"In Technology in Ariscale, LLC v. Razer USA Ltd., No. 2024-1657 (Fed. Cir. Jan. 6, 2026), the Federal Circuit affirmed the district court's judgment that claims 1 and 14 of U.S. Patent No. 8,139,652 are invalid under 35 U.S.C. § 101 for claiming patent-ineligible subject matter. The nonprecedential decision, authored by Judge Cunningham, illustrates continuing difficulty patentees face when attempting to frame mathematical signal processing operations as concrete technological improvements."
"The case also demonstrates how a patent's own specification can undermine eligibility arguments in situations where the disclosed benefits do not map directly to the actual claim language."

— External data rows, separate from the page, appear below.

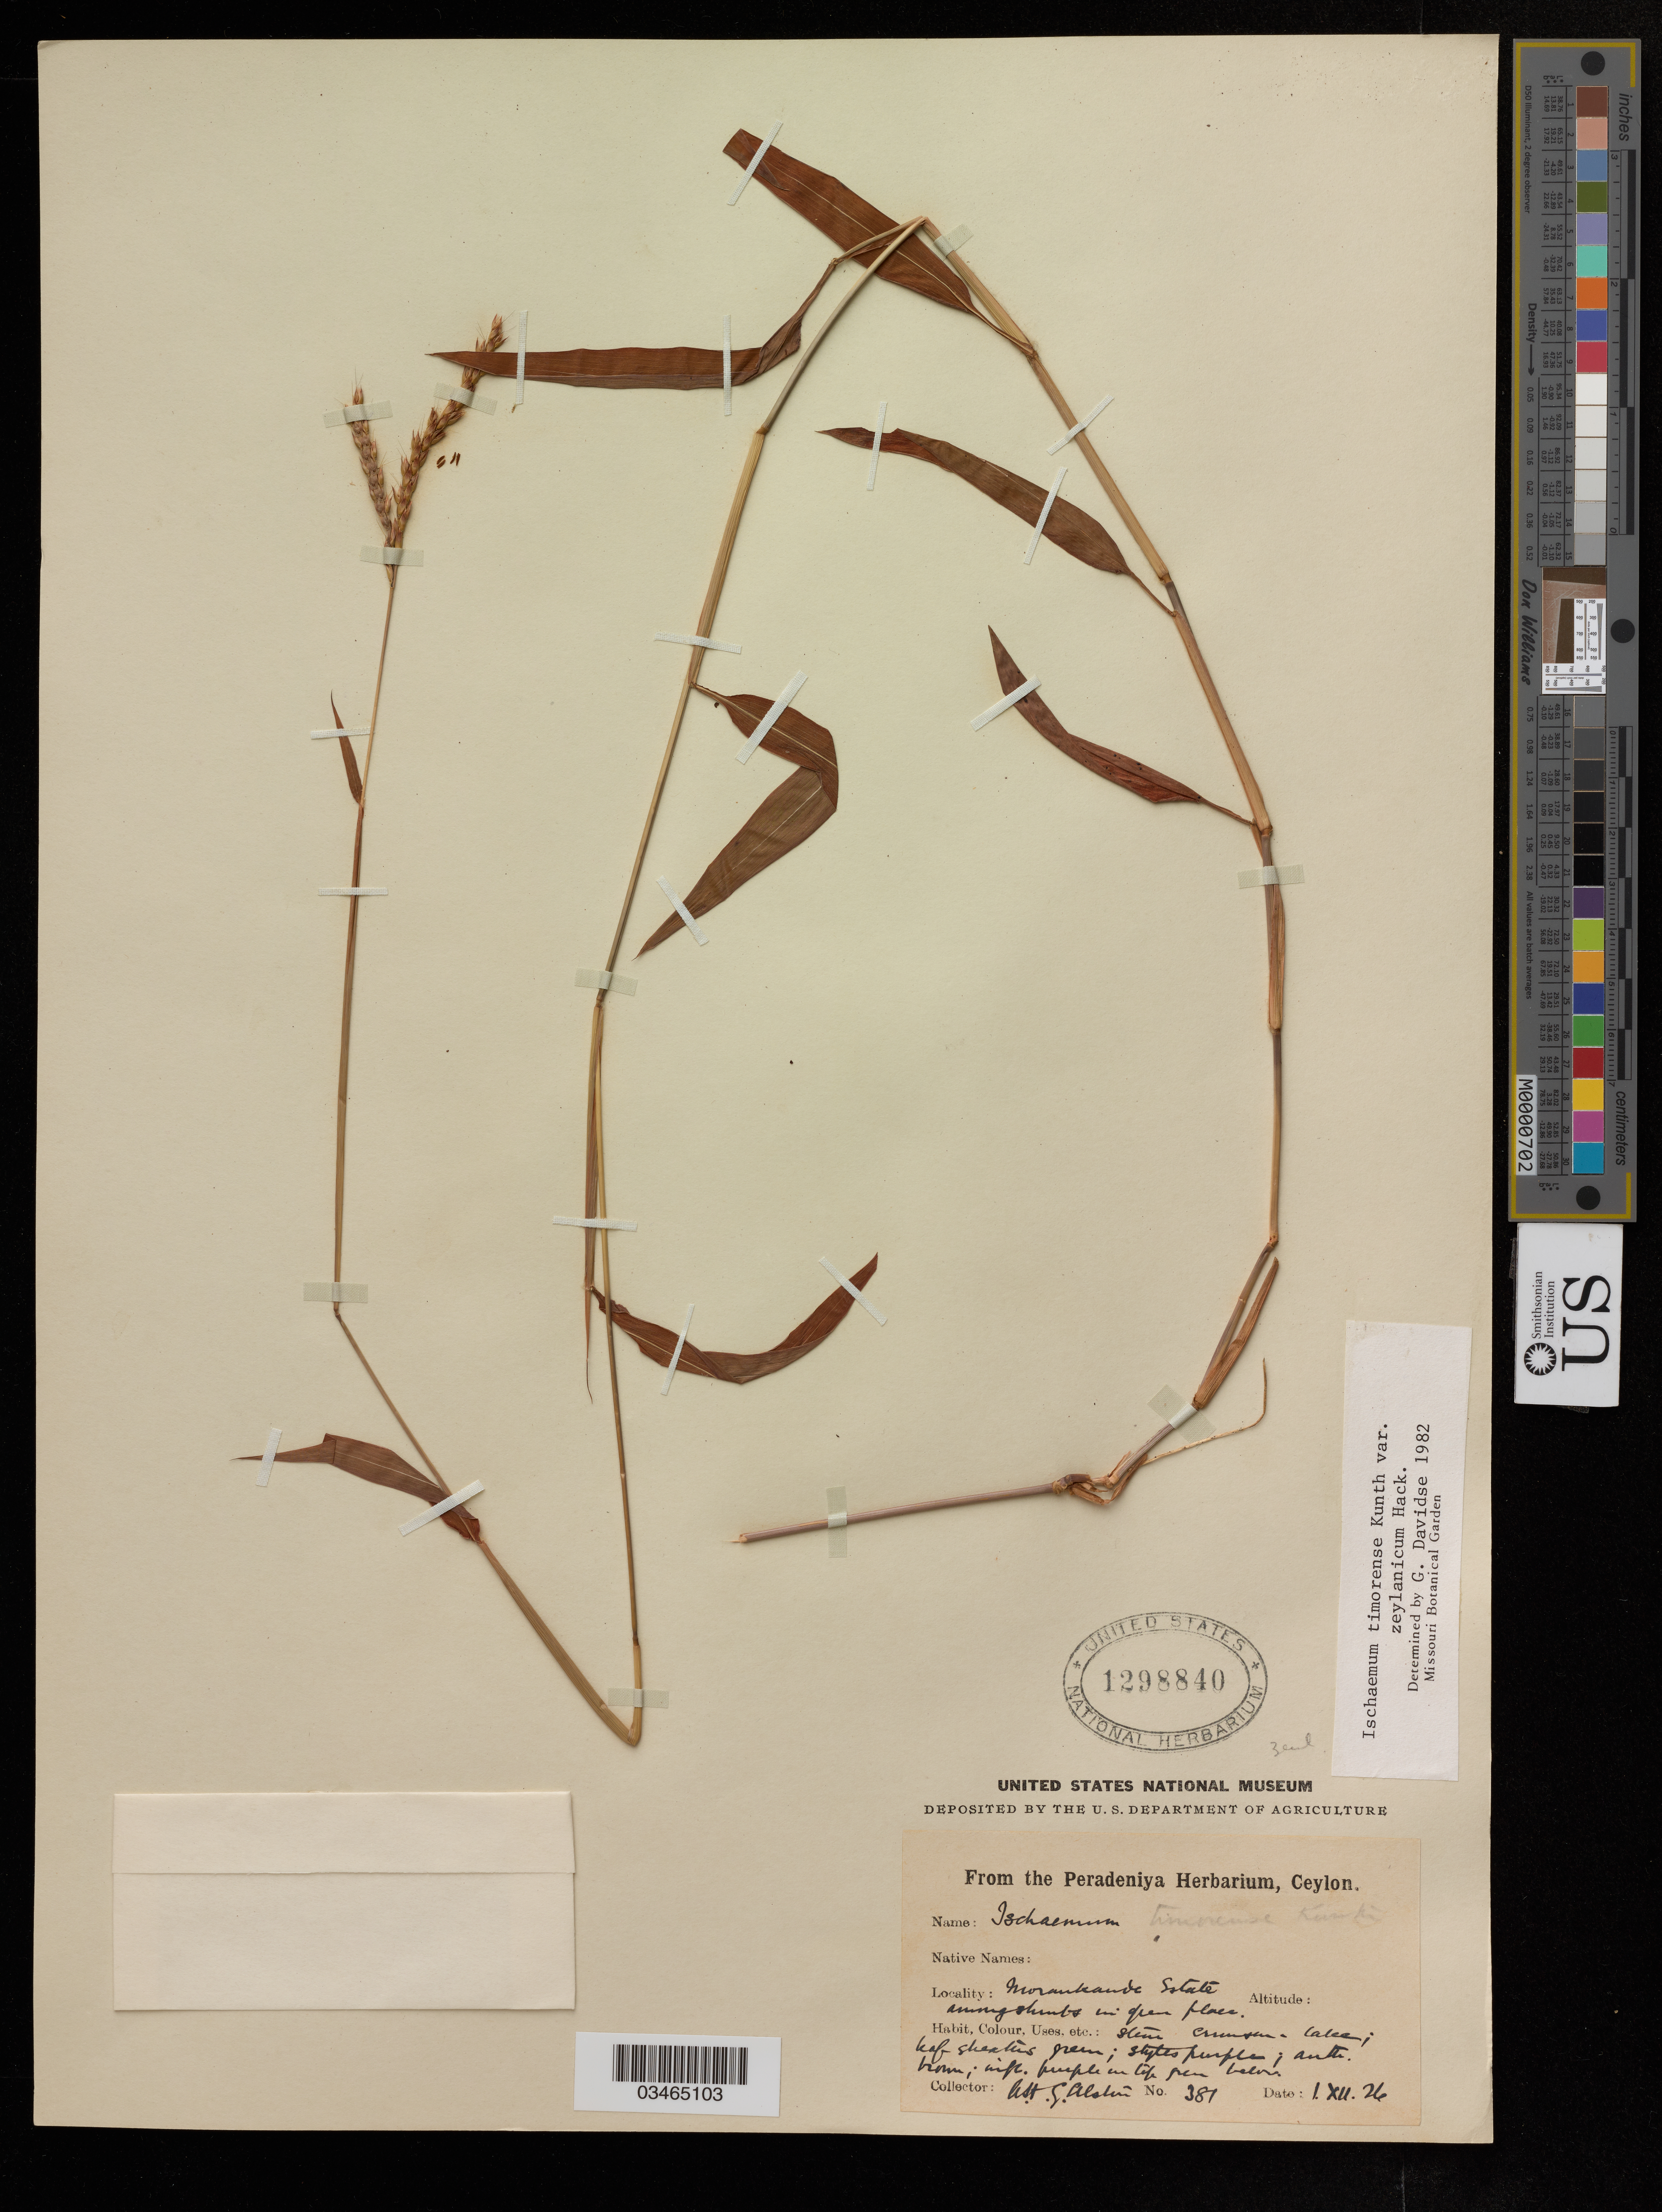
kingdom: Plantae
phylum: Tracheophyta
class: Liliopsida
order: Poales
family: Poaceae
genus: Ischaemum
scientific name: Ischaemum timorense var. zeylanicum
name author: Hack.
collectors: A. Galston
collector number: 381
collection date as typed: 1 Dec 26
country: Sri Lanka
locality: Morankande Estate.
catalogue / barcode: US 1298840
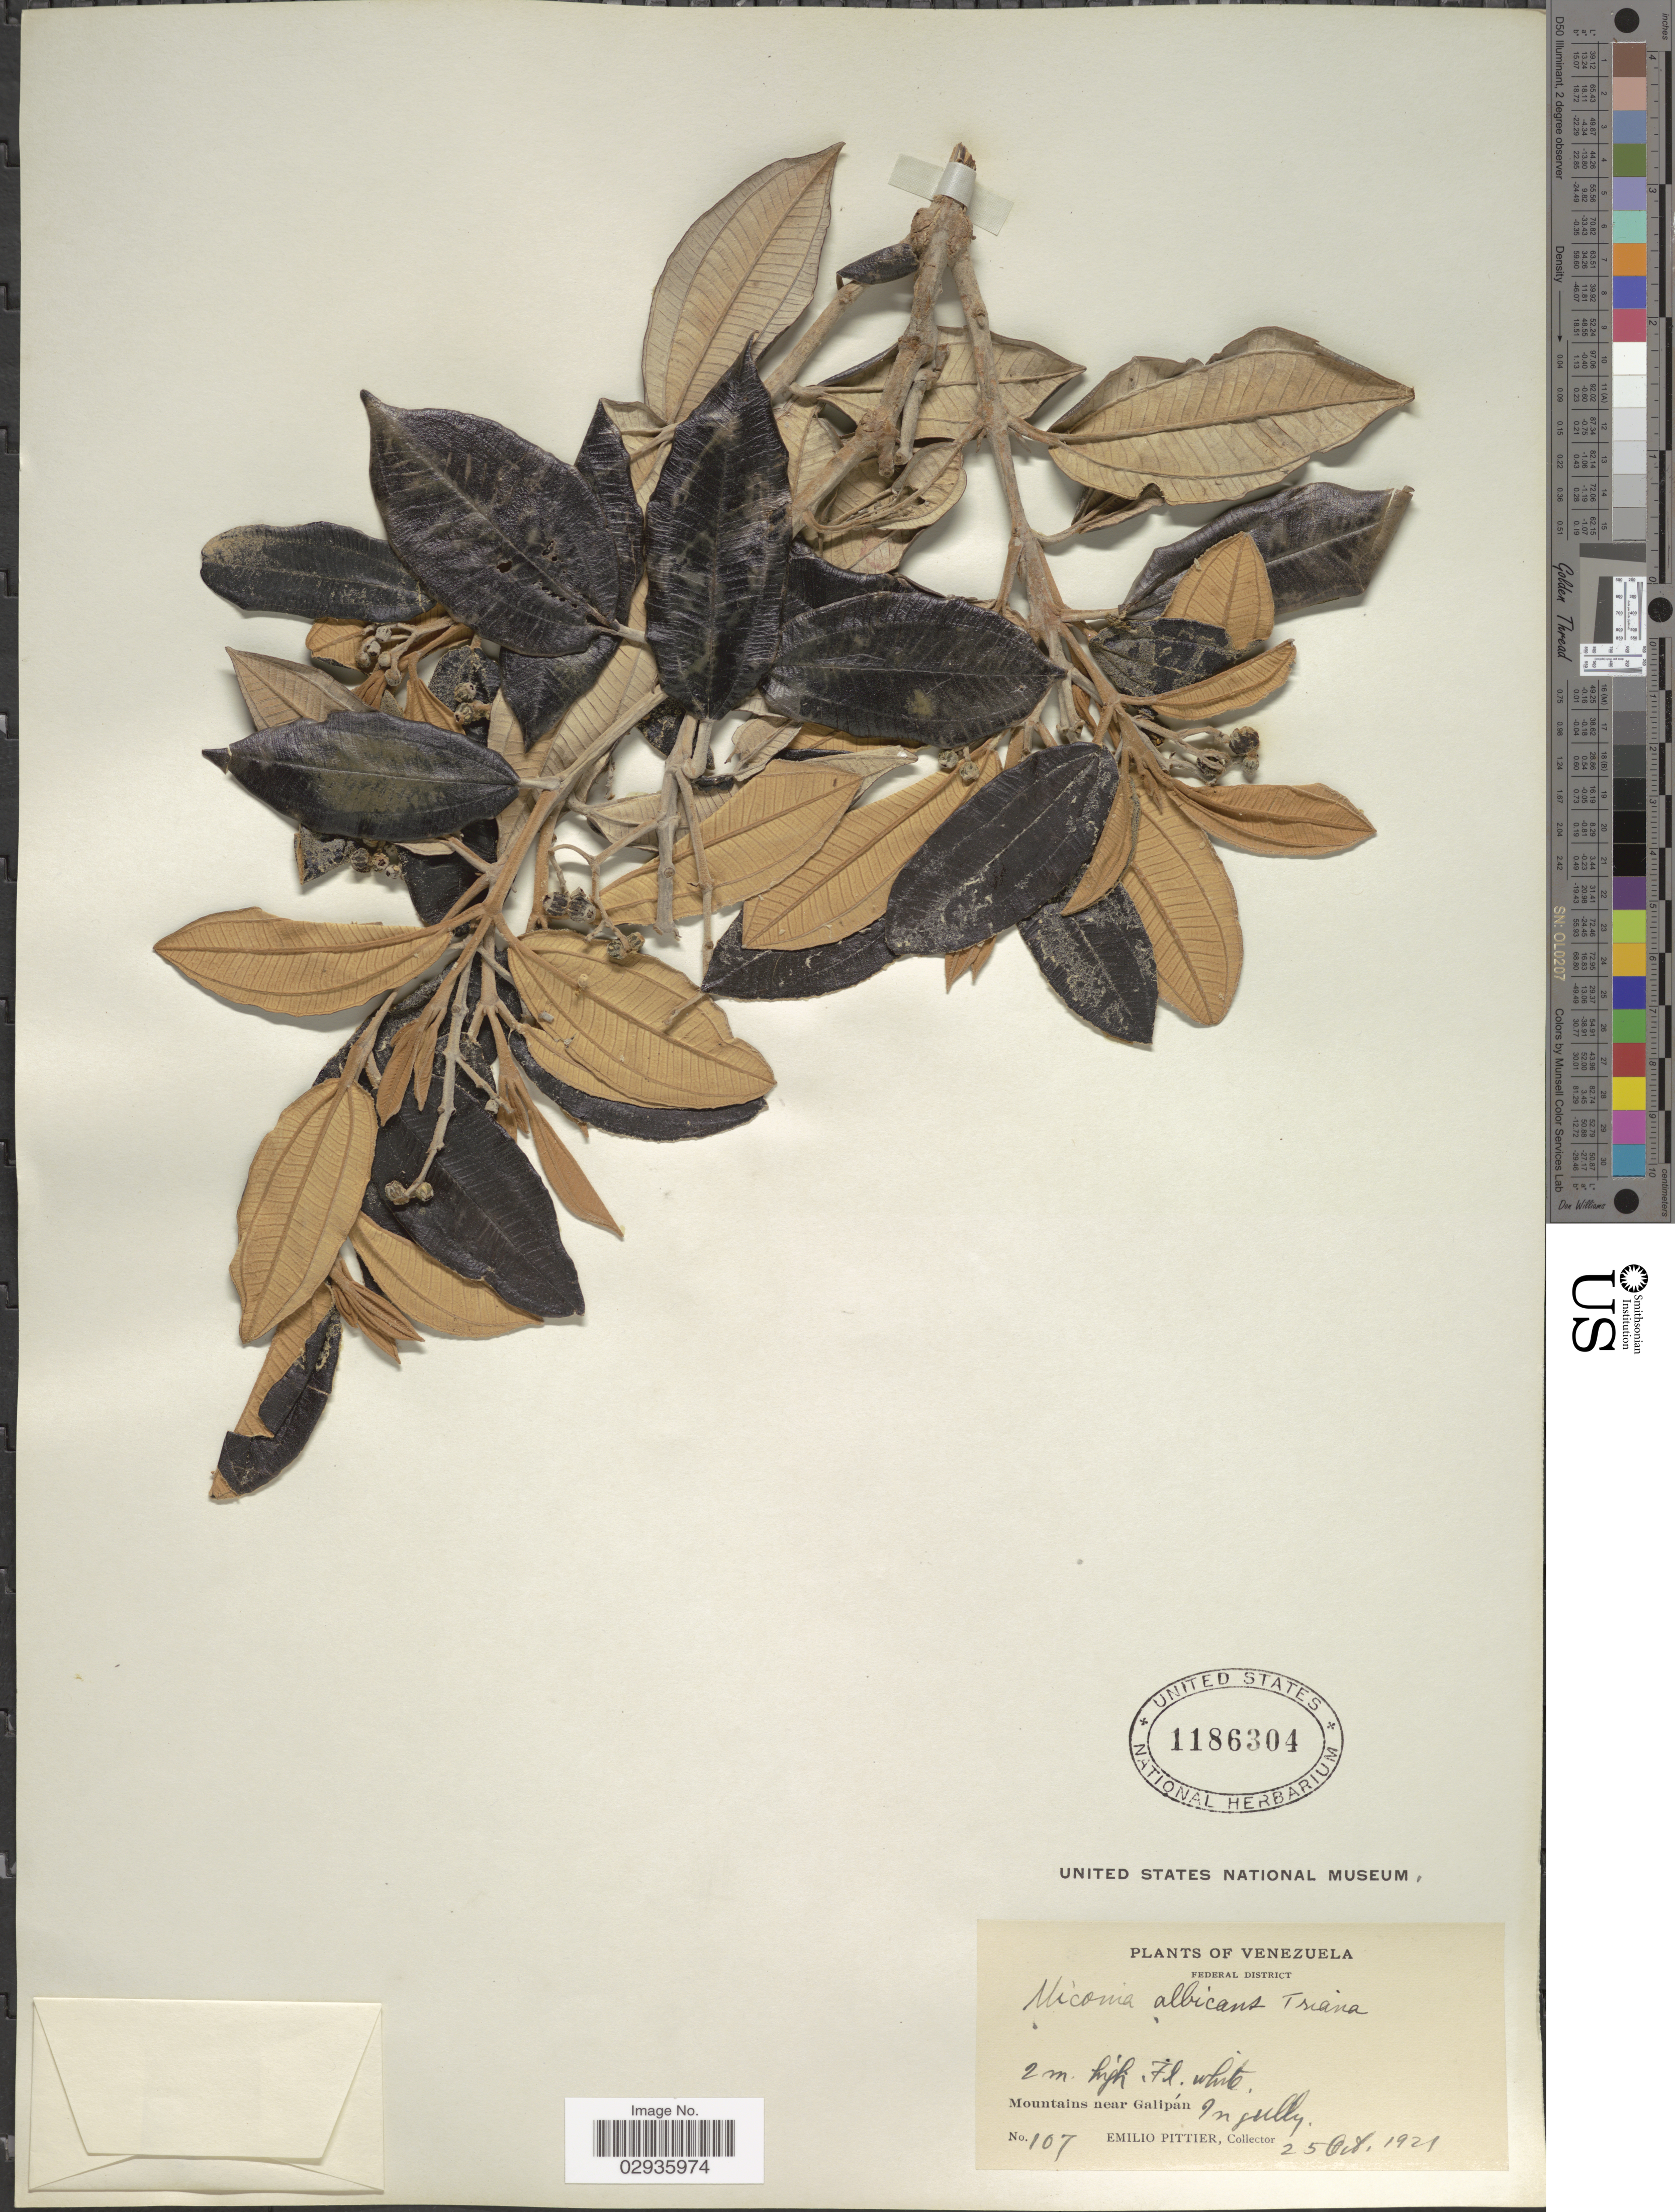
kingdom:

The Federal Circuit affirmed the district court's judgment that claims 1 and 14 of U.S. Patent No. 8,139,652 are invalid under 35 U.S.C. § 101 as claiming patent-ineligible subject matter. The decision was nonprecedential and authored by Judge Cunningham. The court held that the claims recited mathematical signal processing operations that are abstract and cannot be characterized as a concrete technological improvement. The ruling underscores the difficulty of translating mathematical or algorithmic signal-processing steps into patent-eligible technological advances. The court also relied on the patent specification, finding the disclosed benefits did not map directly onto the claim language and thereby weakened eligibility arguments.